The Dow Jones Industrial Average (DJINDICES:^DJI) is just about the most elite club on the market. The 30 component stocks made their way in through decades of rock-solid performance, a sterling business reputation, and a certain je ne sais quoi that sets the cream apart from the crop.
But even a top-shelf collection like this one contains a wealth of paradoxes. For example, Bank of America (NYSE:BAC) is a traditional value and income stock – with a nearly nonexistent dividend and stellar share price growth. The megabank is still clawing its way back from the brink of oblivion, thanks to the 2008 subprime implosion.
AT&T (NYSE:T) and Verizon (NYSE:VZ) pay the richest dividend yields on the Dow right now – but they are among the worst when it comes to growing those payouts. That's a truly mature industry at work. Meanwhile, nobody boosts dividend policies quite like insurance giant UnitedHealth (NYSE:UNH) but its yield still ranks among the thinnest on the Dow. That's a nice problem to have, since it stems from a rapidly rising share price.

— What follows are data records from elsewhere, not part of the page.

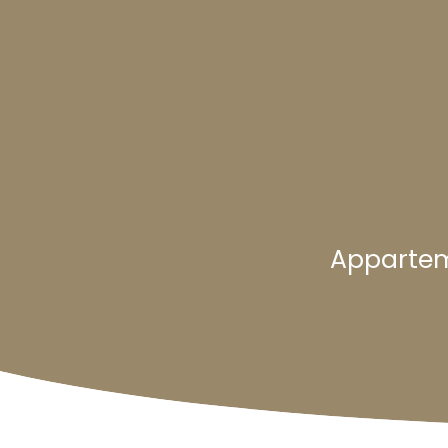
Appartem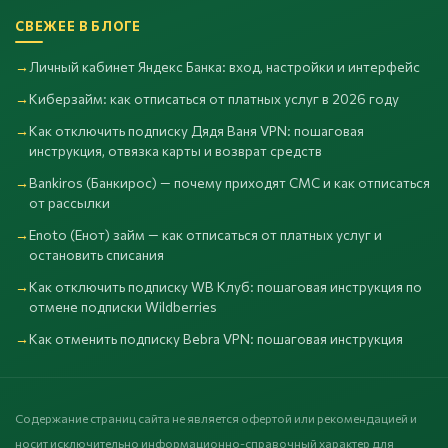
СВЕЖЕЕ В БЛОГЕ
Личный кабинет Яндекс Банка: вход, настройки и интерфейс
Киберзайм: как отписаться от платных услуг в 2026 году
Как отключить подписку Дядя Ваня VPN: пошаговая
инструкция, отвязка карты и возврат средств
Bankiros (Банкирос) — почему приходят СМС и как отписаться
от рассылки
Enoto (Енот) займ — как отписаться от платных услуг и
остановить списания
Как отключить подписку WB Клуб: пошаговая инструкция по
отмене подписки Wildberries
Как отменить подписку Bebra VPN: пошаговая инструкция
Содержание страниц сайта не является офертой или рекомендацией и
носит исключительно информационно-справочный характер для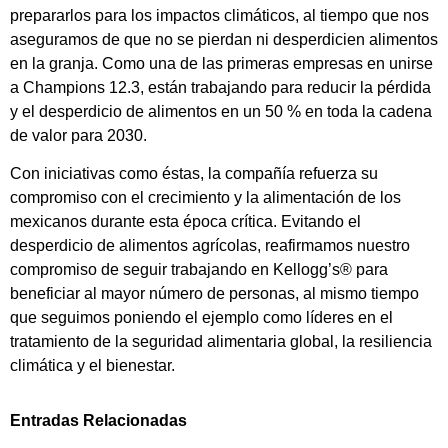
prepararlos para los impactos climáticos, al tiempo que nos
aseguramos de que no se pierdan ni desperdicien alimentos
en la granja. Como una de las primeras empresas en unirse
a Champions 12.3, están trabajando para reducir la pérdida
y el desperdicio de alimentos en un 50 % en toda la cadena
de valor para 2030.
Con iniciativas como éstas, la compañía refuerza su
compromiso con el crecimiento y la alimentación de los
mexicanos durante esta época crítica. Evitando el
desperdicio de alimentos agrícolas, reafirmamos nuestro
compromiso de seguir trabajando en Kellogg’s® para
beneficiar al mayor número de personas, al mismo tiempo
que seguimos poniendo el ejemplo como líderes en el
tratamiento de la seguridad alimentaria global, la resiliencia
climática y el bienestar.
Entradas Relacionadas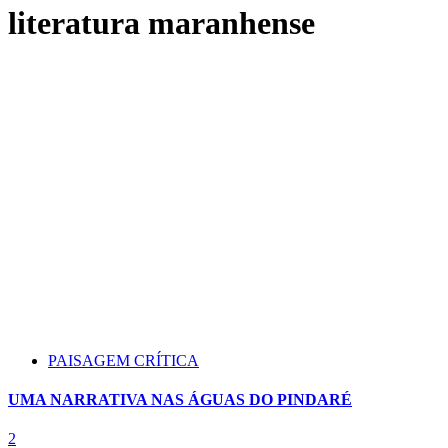
literatura maranhense
PAISAGEM CRÍTICA
UMA NARRATIVA NAS ÁGUAS DO PINDARÉ
2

Bank of America and Alcoa look downright pricey if you focus on their trailing P/E ratios. But turn your eye to forward estimates instead, and their nosebleed valuations drop to eminently reasonable 12 and 15 times forward estimates, respectively. If analysts are correct about the next-year prospects of these beaten-down stocks, then it takes more than a pesky economy crisis to keep a good stock down.